# Hi from Colorado :)



## Devarin24 (Sep 10, 2007)

hello, my name is Danielle and i am almost 20 years old. I live in denver, Colorado.

so i found this awesome forum from MantisPlace.com.

i was on Deviantart.com and saw someone's pictures of an Orchid mantis, and fell in love with it.  i asked this person a bunch of questions about her mantis and about care for a mantis. she sent me to MantisPlace.com. I decided i wanted to get one, but i was a little weary on having a mantis shipped through mail, i really didn't want to kill a poor bug just because i wanted it. about a week of debating i was at my boyfriends work, went out for a cigarette and TADA there was a beautiful mantis just chillin on the side of the building.

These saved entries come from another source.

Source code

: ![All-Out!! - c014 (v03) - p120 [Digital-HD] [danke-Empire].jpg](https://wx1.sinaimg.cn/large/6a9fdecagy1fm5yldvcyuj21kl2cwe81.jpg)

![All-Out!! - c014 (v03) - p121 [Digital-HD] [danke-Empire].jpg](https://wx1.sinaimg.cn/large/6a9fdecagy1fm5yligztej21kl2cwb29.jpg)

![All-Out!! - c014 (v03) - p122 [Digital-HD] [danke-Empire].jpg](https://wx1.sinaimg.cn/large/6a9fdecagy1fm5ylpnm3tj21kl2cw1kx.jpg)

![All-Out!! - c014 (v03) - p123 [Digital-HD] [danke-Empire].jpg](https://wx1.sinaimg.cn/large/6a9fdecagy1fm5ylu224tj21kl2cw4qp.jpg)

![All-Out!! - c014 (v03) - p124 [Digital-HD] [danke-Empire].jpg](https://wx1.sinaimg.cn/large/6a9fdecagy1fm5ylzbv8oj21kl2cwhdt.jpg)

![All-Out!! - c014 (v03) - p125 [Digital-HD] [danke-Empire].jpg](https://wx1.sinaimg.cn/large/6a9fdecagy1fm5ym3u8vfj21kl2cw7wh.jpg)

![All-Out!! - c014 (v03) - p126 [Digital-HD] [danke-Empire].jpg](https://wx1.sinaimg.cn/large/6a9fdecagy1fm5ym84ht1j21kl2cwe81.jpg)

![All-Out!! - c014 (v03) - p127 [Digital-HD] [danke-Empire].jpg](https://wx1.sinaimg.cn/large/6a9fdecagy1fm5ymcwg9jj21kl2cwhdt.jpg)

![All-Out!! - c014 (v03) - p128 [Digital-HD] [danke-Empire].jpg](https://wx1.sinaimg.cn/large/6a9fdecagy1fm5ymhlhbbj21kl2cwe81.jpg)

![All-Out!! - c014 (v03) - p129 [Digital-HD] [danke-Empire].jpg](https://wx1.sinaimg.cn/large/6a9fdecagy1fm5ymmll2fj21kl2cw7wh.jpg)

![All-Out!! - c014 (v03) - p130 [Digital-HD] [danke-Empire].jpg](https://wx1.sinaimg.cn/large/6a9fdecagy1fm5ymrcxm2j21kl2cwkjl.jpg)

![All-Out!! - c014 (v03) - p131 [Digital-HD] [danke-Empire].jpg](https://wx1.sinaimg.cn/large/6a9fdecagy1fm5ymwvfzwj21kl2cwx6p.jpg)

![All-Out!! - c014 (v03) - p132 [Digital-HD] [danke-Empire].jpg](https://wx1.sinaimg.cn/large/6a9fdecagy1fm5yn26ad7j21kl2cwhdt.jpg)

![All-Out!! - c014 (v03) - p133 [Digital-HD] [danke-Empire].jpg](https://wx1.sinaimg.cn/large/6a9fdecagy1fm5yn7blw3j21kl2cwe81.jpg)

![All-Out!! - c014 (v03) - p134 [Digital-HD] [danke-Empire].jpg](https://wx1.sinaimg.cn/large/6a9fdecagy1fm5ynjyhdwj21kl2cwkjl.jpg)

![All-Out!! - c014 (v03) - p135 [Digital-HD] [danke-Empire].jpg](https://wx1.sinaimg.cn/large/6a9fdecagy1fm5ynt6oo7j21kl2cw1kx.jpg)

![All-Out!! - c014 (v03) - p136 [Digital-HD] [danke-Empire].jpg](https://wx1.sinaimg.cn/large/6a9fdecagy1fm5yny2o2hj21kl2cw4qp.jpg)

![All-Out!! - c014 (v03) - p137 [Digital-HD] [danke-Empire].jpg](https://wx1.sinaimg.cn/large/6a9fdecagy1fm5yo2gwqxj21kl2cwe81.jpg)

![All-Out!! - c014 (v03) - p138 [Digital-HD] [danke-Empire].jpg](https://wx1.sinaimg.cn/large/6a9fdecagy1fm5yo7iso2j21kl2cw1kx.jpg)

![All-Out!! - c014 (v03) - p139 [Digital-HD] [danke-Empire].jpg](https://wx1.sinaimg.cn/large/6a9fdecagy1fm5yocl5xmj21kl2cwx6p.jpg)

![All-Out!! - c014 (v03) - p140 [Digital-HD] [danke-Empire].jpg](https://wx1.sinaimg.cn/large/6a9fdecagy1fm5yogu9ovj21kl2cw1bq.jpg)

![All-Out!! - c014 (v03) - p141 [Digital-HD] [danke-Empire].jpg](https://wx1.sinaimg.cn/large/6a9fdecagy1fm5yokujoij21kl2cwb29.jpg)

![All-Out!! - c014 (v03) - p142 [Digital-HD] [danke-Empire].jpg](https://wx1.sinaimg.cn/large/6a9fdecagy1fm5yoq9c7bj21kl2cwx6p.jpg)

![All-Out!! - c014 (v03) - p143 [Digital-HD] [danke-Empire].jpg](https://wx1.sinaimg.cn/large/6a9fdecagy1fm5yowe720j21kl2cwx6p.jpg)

He is my first, and with this forum and mantisplace.com's help, he is still alive lol. I am very happy to have him and i hope he won't be my last


----------



## OGIGA (Sep 10, 2007)

Welcome, Danielle! Shipping a mantis (overnight) is done all the time and rarely experiences problems. I got my pair of orchids a few months ago and they're awesome.


----------



## lynnu (Sep 10, 2007)

Hi and welcome


----------



## robo mantis (Sep 10, 2007)

Welcome


----------



## Deutschherper (Sep 10, 2007)

Welcome.


----------



## hibiscusmile (Sep 10, 2007)

Welcome Devarin24 from Colorado, we have a lot of Coloraians here! Enjoy


----------



## Sparky (Sep 10, 2007)

Hello there


----------